In conclusion, when the Federal Reserve realized that economy credit markets were in real trouble and that the country’s economy was actually slowing sharply; they took extraordinary action as they cut the rates to almost zero and afterwards announced that they were committed to buy agency mortgage debt and longer-term Treasuries in addition to the usual short term Treasuries (Heinrichs 2012). Ever since the end of 2008, Federal Reserve has largely expanded its holding of the longer-term securities by open market purchases with an objective of putting a downward pressure on the longer term rates of interest hence supporting job creation and economic activity through making the financial conditions further accommodative. This greatly helped to reduce this recession.
Discount rate was the other tool that the Federal Reserve used during this most recent recession. In discouraging excessive borrowing, the Federal Reserve used a discount rate that was above its funds rate.
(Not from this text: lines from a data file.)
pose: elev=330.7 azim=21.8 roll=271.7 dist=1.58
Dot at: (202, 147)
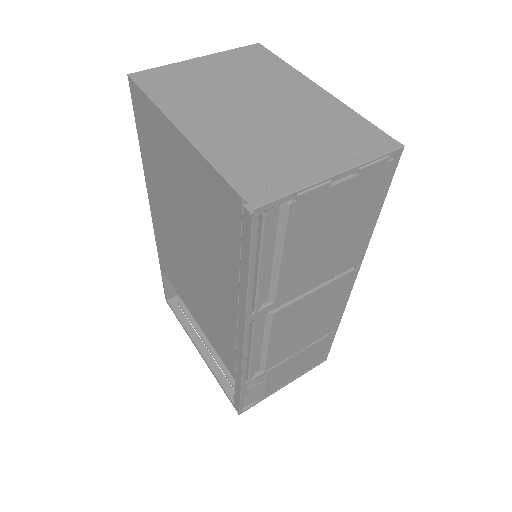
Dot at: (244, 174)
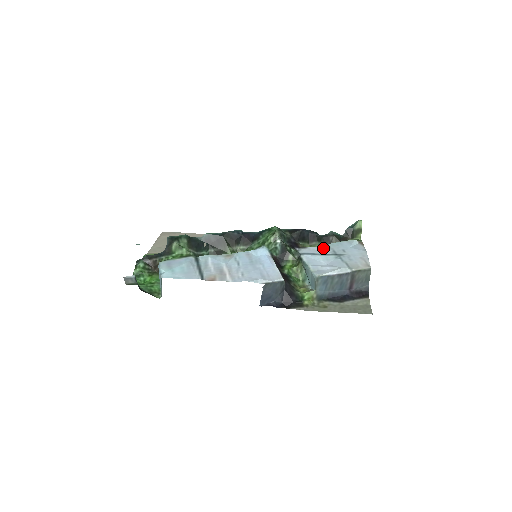
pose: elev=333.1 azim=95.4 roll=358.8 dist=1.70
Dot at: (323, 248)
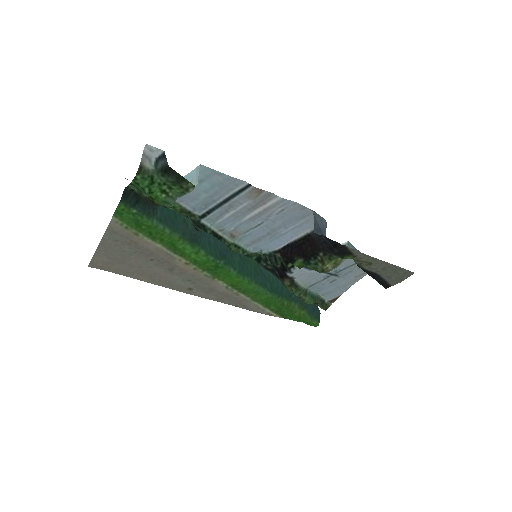
Dot at: (311, 280)
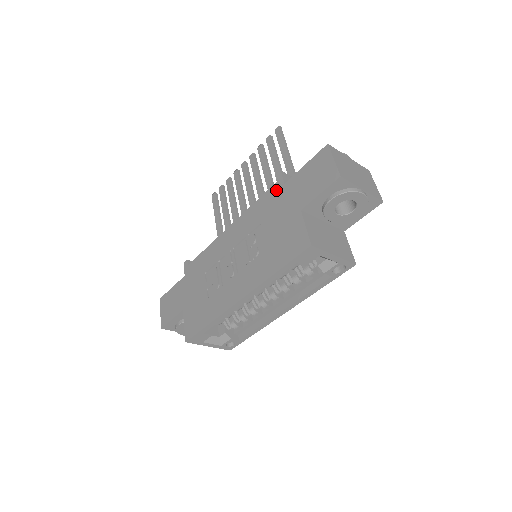
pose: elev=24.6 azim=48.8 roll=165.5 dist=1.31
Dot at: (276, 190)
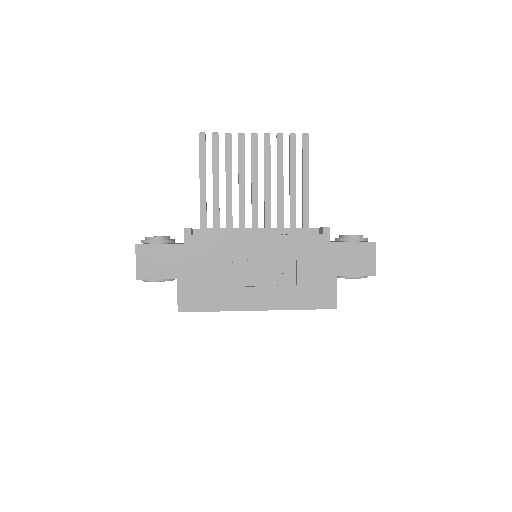
Dot at: (321, 242)
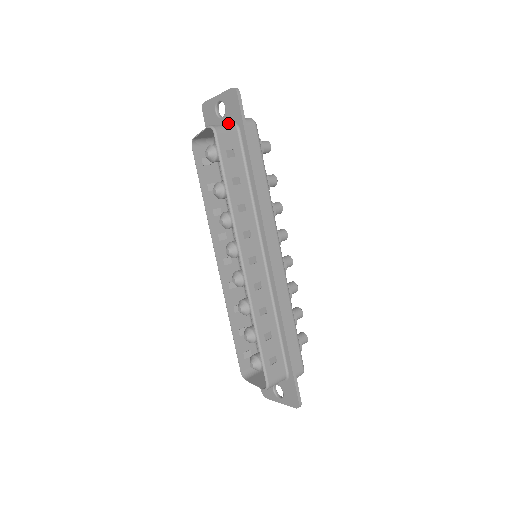
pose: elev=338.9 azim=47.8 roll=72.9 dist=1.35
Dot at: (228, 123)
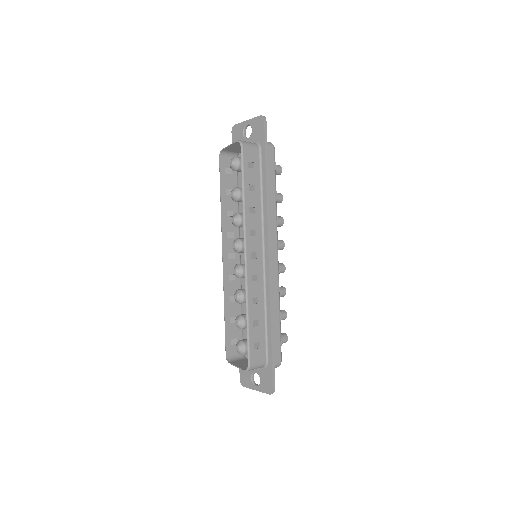
Dot at: occluded
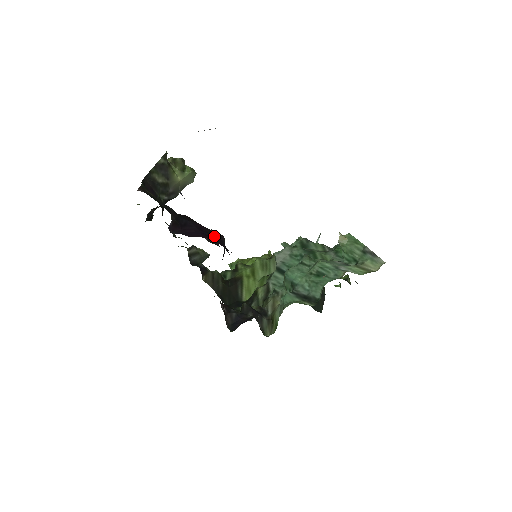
Moreover, the Federal Reserve employed the discount window to lend money to the banks at its discount rate. This was intended to meet reserve requirement. This discount rate was higher than the funds rate.
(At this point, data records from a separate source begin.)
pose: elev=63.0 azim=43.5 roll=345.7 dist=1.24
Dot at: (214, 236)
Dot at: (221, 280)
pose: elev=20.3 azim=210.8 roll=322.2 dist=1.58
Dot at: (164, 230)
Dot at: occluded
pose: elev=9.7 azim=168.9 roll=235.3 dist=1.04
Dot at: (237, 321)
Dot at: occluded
In addition, Federal Reserve used various facilities that helped to reduce this recession. Term Action Facility was one of the facilities that Federal Reserve utilized in its interventions. By the late 2007, it was actually clear that changes in discount lending policy that was put in operation in the mid of August were not really working. The banks continued with their unwillingness to borrow from Federal Reserve. For that reason, the problems in interbank funding market persisted (Grusky et al 2011). Therefore, Federal Reserve officials began to search for the alternative mechanisms to inject the required funds into banking system. Among the suggestions that these officials came up with was essentially to supply the reserves by an auction mechanism. Thus, this procedure was executed in December in form of Term Auction Facility.
The other facility that Federal Reserve used to intervene was the Term Securities Lending Facility (TSLF). In winter 2008, the financial system was hit with full force by a simmering problem. All the United States Treasury Securities became extremely scarce. Thus, the Federal Reserve in response actually showed its innovation capacity through creating TSLF. This lending strives for reduction in the number of the failed securities transactions.
Conclusion
In a nut shell, all these interventions that the Federal Reserve used during this recession in one way or another were successful. Compared to the earliest strategies, these strategies greatly helped to restore the economy at a faster rate than the strategies used in earlier recessions. Thus, the instruments that Federal Reserve used to intervene in this recession were successful. Based on the Federal Reserve past actions, it is obvious that it is actually willing to protect the country’s economy in times of uncertainties.
References
Colvin, G. (2009). The upside of the downturn: Ten management strategies to prevail in the recession and thrive in the aftermath. New York, N.Y: Portfolio.
Grusky, D. B., Western, B., & Wimer, C. (2011). The great recession. New York: Russell Sage Foundation
Heinrichs, A. (2012). The great recession. New York: Children's Press.